Format every line of the material below as a numbered list, skipping any blank lines. Leave the pictures out of your answer.

BEGIN

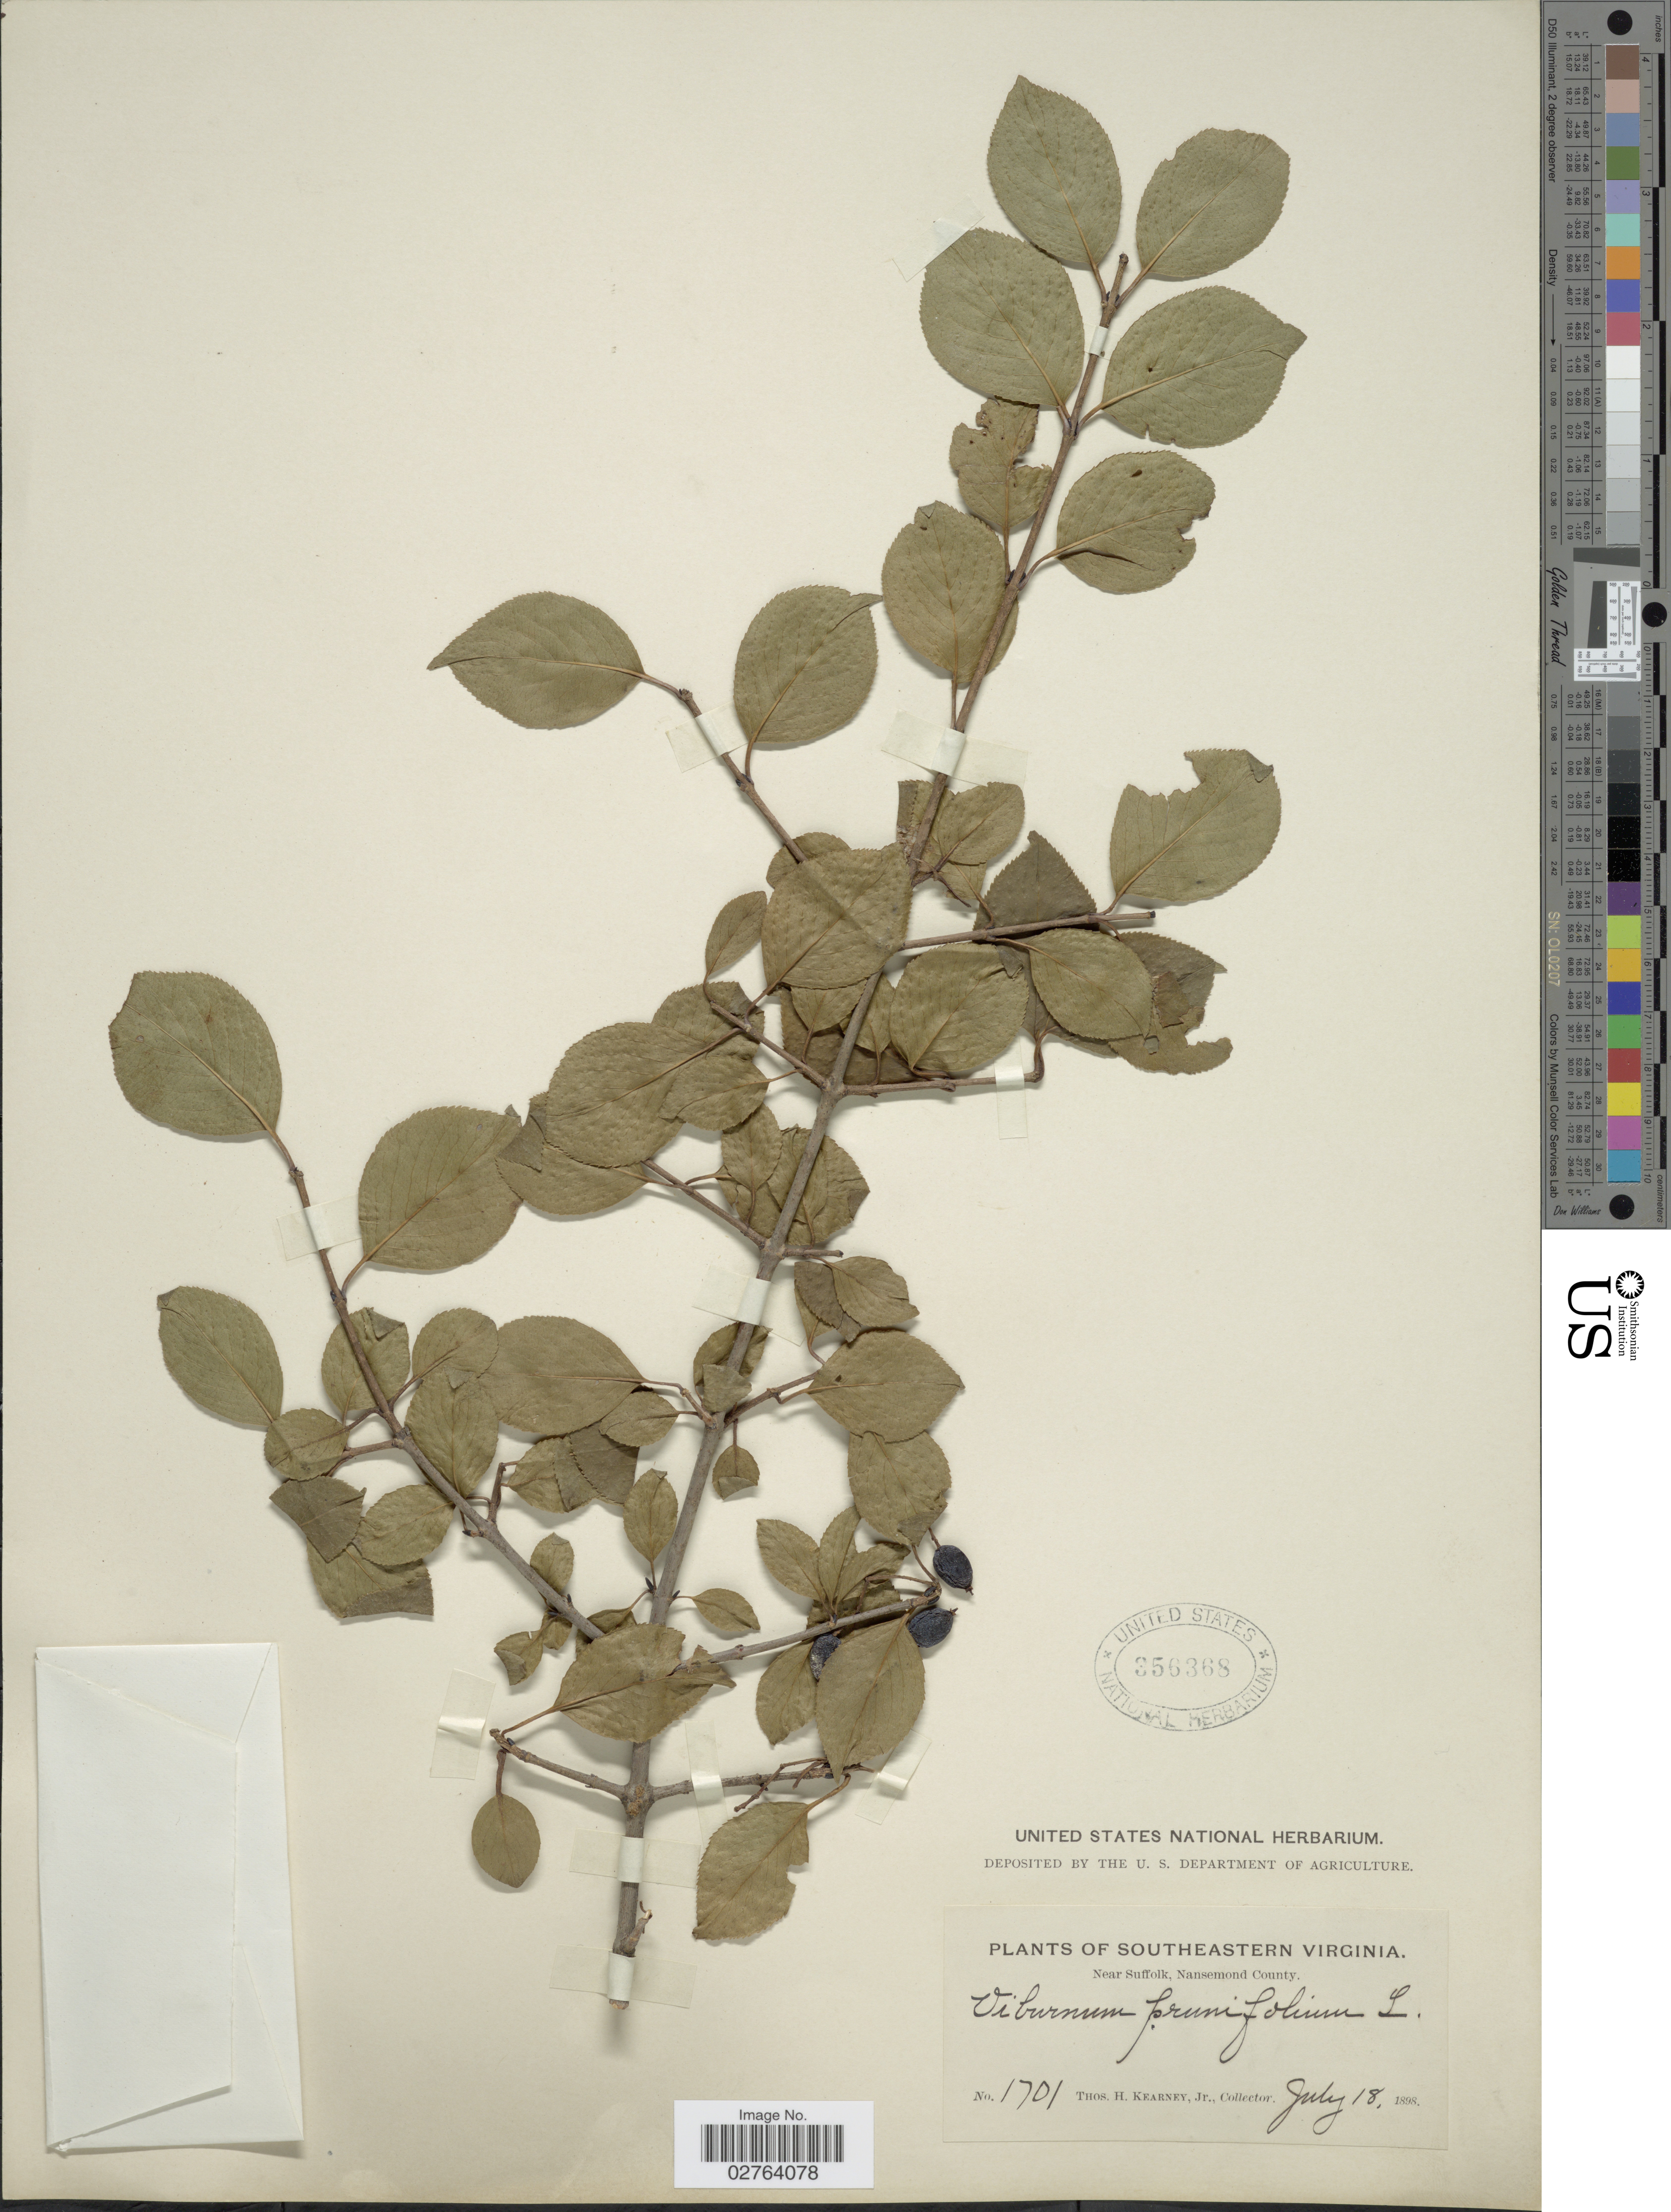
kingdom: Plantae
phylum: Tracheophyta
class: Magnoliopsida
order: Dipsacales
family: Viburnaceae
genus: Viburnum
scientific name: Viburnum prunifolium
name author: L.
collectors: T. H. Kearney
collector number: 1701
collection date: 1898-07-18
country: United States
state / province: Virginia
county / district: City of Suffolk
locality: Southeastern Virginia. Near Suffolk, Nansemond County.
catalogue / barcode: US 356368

END

The output =>
1. kingdom: Plantae
2. phylum: Tracheophyta
3. class: Magnoliopsida
4. order: Dipsacales
5. family: Viburnaceae
6. genus: Viburnum
7. scientific name: Viburnum prunifolium
8. name author: L.
9. collectors: T. H. Kearney
10. collector number: 1701
11. collection date: 1898-07-18
12. country: United States
13. state / province: Virginia
14. county / district: City of Suffolk
15. locality: Southeastern Virginia. Near Suffolk, Nansemond County.
16. catalogue / barcode: US 356368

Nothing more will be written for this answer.